His skillful drawing along with his humorous personality seemed a perfect fit for the studio, although not all of the other animators appreciated his keen wit. "He was colorful, eccentric and inventive."
It was 1935 when work on Snow White began. It "was sort of a shock to all of us," he recalled about Walt Disney's decision to go forward with his first feature-length project, "because we knew how hard it was to do a seven-minute short." By 1936, Kimball was well into his animation on the film. What happened to his end product is well documented.

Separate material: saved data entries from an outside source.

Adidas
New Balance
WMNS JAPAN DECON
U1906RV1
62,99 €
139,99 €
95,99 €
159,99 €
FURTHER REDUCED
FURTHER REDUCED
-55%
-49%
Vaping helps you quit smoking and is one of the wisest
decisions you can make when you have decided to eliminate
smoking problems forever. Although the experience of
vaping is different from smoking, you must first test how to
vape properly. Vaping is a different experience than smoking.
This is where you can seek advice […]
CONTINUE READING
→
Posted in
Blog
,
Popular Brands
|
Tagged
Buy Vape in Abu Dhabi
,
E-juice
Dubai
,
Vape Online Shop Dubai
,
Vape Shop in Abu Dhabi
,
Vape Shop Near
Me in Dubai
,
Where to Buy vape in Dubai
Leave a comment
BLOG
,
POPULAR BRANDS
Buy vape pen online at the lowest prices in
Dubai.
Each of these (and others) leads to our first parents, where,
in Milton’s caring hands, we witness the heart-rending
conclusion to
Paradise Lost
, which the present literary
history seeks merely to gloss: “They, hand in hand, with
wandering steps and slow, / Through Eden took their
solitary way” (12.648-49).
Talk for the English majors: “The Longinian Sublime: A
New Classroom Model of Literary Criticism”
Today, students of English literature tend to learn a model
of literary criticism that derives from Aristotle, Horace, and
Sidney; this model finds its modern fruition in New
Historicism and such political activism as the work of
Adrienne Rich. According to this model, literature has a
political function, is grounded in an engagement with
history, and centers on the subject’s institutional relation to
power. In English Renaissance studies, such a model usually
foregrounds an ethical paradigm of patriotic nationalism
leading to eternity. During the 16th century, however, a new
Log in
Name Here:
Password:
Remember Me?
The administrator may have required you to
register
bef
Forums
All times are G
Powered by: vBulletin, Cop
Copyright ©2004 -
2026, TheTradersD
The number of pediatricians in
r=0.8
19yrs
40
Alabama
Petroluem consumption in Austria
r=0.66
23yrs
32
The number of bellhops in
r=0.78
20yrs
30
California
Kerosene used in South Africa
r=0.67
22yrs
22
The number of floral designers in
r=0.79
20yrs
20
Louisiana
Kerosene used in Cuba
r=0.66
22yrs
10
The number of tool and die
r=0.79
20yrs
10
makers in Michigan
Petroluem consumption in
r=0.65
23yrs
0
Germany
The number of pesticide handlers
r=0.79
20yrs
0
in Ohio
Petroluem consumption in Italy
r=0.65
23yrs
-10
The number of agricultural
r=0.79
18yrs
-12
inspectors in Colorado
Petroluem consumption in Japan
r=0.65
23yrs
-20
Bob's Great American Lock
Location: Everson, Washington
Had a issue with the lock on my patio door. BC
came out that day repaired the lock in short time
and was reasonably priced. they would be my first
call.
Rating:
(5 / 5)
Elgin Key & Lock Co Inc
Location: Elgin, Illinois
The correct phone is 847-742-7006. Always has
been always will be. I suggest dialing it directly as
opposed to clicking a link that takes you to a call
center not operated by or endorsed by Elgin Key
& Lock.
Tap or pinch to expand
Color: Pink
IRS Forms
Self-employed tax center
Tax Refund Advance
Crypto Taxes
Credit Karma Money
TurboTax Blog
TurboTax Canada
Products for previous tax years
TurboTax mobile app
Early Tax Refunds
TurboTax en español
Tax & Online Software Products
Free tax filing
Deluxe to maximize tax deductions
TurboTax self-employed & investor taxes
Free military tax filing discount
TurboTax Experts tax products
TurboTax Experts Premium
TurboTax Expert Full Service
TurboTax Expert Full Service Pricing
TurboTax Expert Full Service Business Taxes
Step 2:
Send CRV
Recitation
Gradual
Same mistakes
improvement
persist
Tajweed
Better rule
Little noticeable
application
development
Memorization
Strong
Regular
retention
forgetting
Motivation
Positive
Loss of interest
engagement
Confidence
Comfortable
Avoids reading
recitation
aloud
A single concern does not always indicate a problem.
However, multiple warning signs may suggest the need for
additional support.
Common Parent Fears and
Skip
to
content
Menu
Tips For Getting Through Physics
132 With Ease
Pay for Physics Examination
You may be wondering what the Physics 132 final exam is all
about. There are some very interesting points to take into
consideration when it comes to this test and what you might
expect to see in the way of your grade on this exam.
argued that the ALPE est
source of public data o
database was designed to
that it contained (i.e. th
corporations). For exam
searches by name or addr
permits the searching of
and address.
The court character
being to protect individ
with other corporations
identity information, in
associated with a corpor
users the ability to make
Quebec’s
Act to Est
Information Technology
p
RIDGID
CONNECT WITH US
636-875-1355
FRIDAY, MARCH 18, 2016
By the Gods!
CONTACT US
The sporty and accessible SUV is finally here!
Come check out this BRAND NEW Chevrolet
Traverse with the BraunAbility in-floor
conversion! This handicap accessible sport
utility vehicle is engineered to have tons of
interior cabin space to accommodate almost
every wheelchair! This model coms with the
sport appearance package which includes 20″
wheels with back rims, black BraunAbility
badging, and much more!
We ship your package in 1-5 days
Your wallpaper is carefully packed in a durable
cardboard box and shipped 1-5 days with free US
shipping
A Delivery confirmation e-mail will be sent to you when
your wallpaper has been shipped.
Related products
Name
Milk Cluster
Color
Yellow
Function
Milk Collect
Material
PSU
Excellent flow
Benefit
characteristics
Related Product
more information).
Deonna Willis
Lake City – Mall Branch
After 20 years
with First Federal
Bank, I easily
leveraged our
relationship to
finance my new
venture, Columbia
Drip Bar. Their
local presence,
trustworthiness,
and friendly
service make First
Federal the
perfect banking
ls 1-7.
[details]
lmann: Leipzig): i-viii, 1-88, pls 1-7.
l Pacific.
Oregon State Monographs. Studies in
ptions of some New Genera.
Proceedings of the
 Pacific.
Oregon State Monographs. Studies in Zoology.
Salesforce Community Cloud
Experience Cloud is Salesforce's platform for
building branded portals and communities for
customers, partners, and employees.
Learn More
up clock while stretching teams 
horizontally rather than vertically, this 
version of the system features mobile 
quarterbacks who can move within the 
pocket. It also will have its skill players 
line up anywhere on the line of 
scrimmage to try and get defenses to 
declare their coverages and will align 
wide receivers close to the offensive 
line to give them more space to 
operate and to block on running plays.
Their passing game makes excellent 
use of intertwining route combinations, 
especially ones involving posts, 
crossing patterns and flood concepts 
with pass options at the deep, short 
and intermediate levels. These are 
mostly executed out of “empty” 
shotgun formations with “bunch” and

The bulk of his assignment was cut from the final movie. Two musical numbers with the dwarfs--the bed-building sequence and soup-eating scene--were both dropped late in the game. The animation for the soup-eating, in particular, was quite far along.
When all the sequences were put together and Walt saw the overall timing of the show, he could see that we didn't need those sequences 'cause they held up the progress of the story. [I was] not bitter, but discouraged because I had worked so hard. Ward Kimball via John Canemaker's Nine Old Men, p.101
Soup Eating scene
Some of Kimball's animation did make it into the movie...Snow White walking in the forest, the vultures that trail behind the witch, and the sequence with the nose of each dwarf appearing over the edge of the bed when Snow White is sleeping.
Kimball took the deletions hard, so much so that he decided to quit the studio. He made an appointment with Walt to tell him of his disappointment and to resign. Disney sensed what might be coming, but not wanting to loose one of his top animators, he...
...waxed eloquent about the next project. Pinocchio was going to be a wonderful picture, said Walt, and he wanted Ward to personally take charge of this cricket character. From Nine Old Men, p.101"God, he did such a wonderful job," Kimball recalled, "that I walked out very happily and said, 'What a wonderful place this is!'"
Ward Kimball photos via John Canemaker's book, Walt Disney's Nine Old Men and the Art of Animation, 2001.
Image scans copyright Disney
Ward would go on to become one of the most distinctive animators at the studio as well as director of such Disney television episodes as Man in Space; Man and the Moon; and Mars and Beyond.